Josslin also considers Debombourg's fractured bus shelter, titled Crystal Palace, that looks like a Paris landmark after a brutally destructive riot. As we are inundated with images and news of our increasingly tumultuous times, Debombourg’s artifacts of unnamed violence tap into our collective unease and provoke not just reflection but, potentially, action. Josslin ponders whether it would be accurate to consider this work conceptual, or if it requires another term to encompass its multilayered yet open-ended impact on viewers.
Elsewhere in this issue, we examine WheatonArts's bold bid to elevate its visibility by drawing top-name artist to Millville, New Jersey, for a project entitled "Emanation," a year-long creative collaboration with 11 artists including Judy Pfaff, Donald Lispky, Mark Dion, and Paula Hayes, to name just four. The museum opening coincided with the 2015 GlassWeekend event, and brought together the established glass collector world with a new kind of work in glass that might represent an exciting future direction for this arts organization that offers one of the most important residencies for up-and-coming artists. By also bringing in well-known artists, the organizers clearly hope that wider awareness of what makes this place special will also bring more funding.
Contributing editor William V. Ganis takes on the work of Ayala Serfaty, which occupies functional design and fine art in equal measure and with total confidence. Illuminated by LED lighting arrays, the works are built on skeletons of glass rods that give their polymer skins engrossing organic forms, with surfaces that filter light across a broad range of effects. These works, which contributing editor William Ganis describes as what results when “intimate sentiments become externalized as equivocal works,” are being acquired by the design collections of major museum's, including the Indianapolis Museum of Art and The Corning Museum of Glass.
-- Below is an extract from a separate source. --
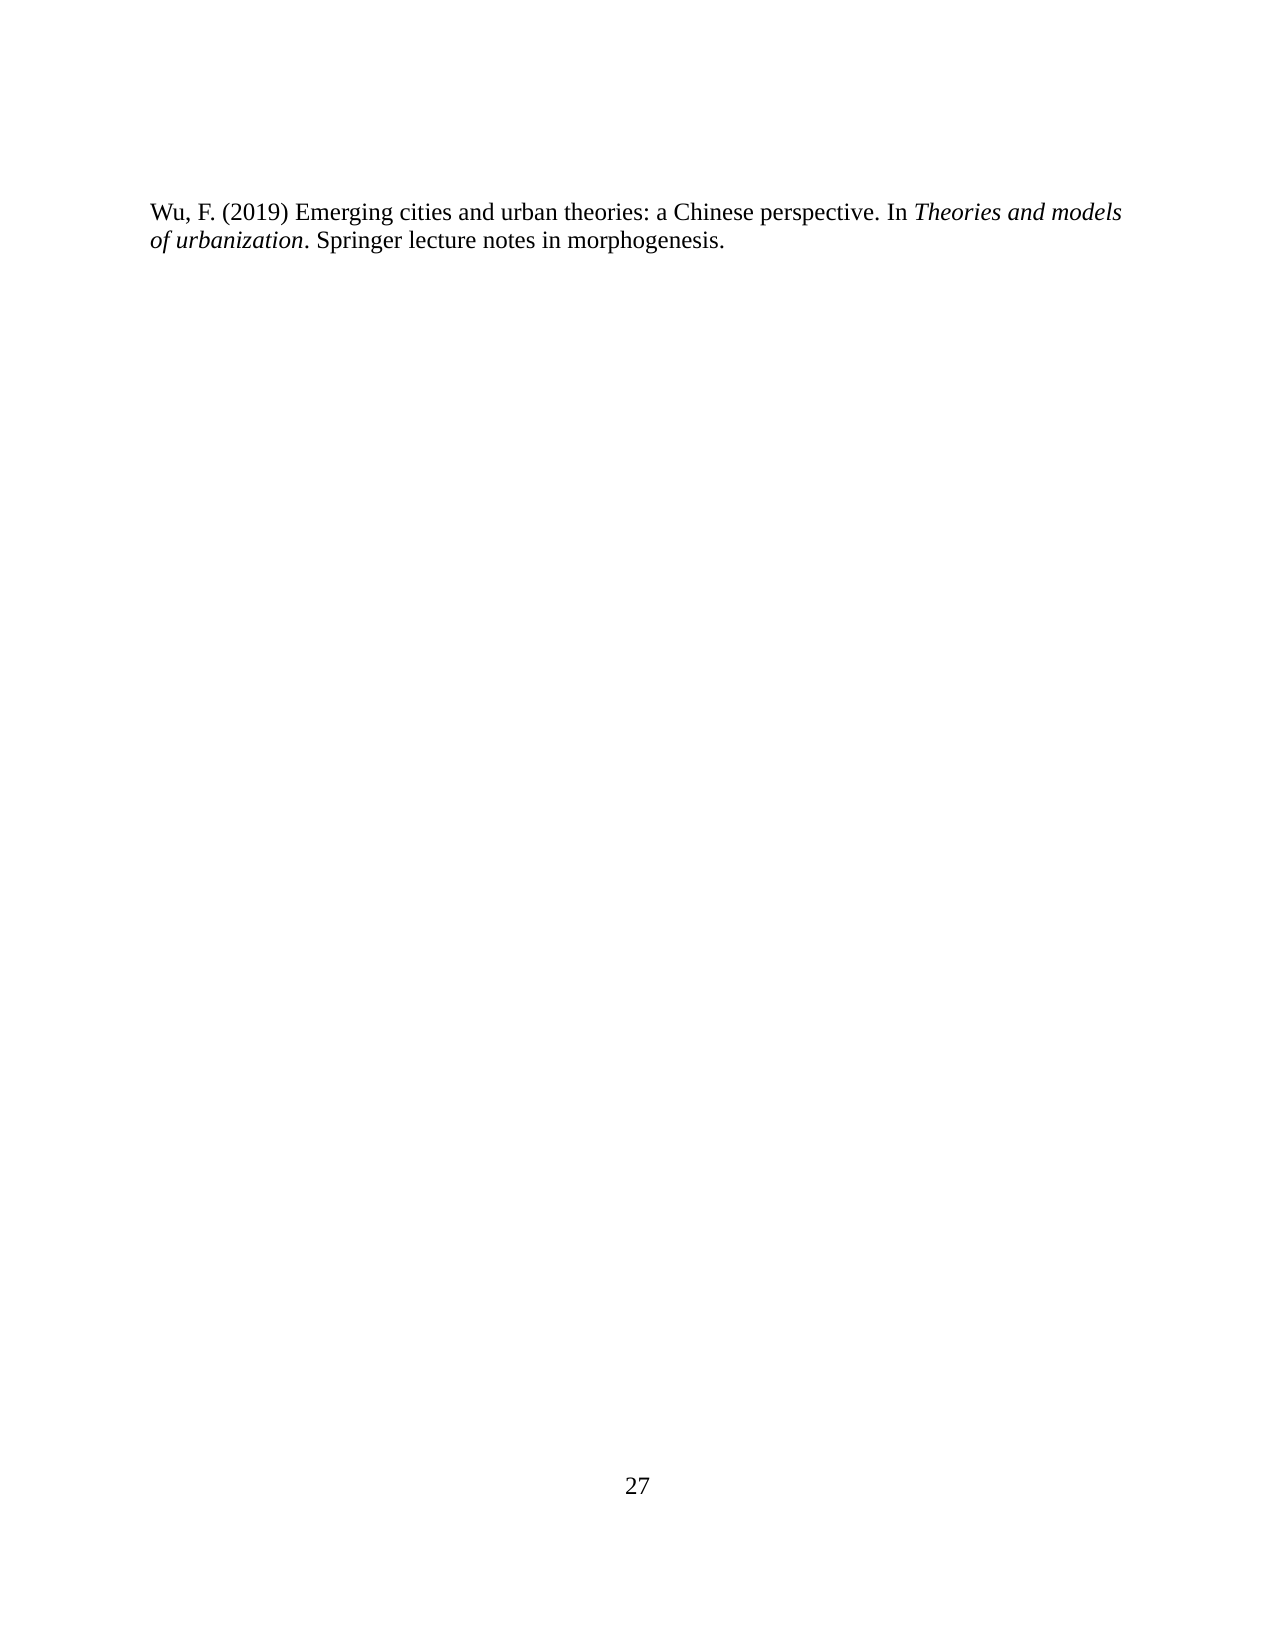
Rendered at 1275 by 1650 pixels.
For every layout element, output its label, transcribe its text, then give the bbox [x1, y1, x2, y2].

text Wu, F. (2019) Emerging cities and urban theories: a Chinese perspective. In Theories and models of urbanization. Springer lecture notes in morphogenesis. [150, 197, 1125, 254]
Also in this issue, an in-depth conversation with multimedia artist Luke Jerram, whose practice ranges from pristine glass models of deadly viruses to balloon orchestras delivering sound compositions to the unsuspecting public at daybreak. In a provocative discussion, Jerram talks frankly about the limitations of the glass studio and warns against artists becoming slaves to technique.
Finally, we present a preview of images from a new book of photographs by Paul J. Smith, the former director of the American Craft Museum. Smith shares his photo portraits of major figures in the glass world in an excerpt from his recently published book Masters of Craft: 224 Artists in Fiber, Clay, Glass, Metal, and Wood (Schiffer, 2015).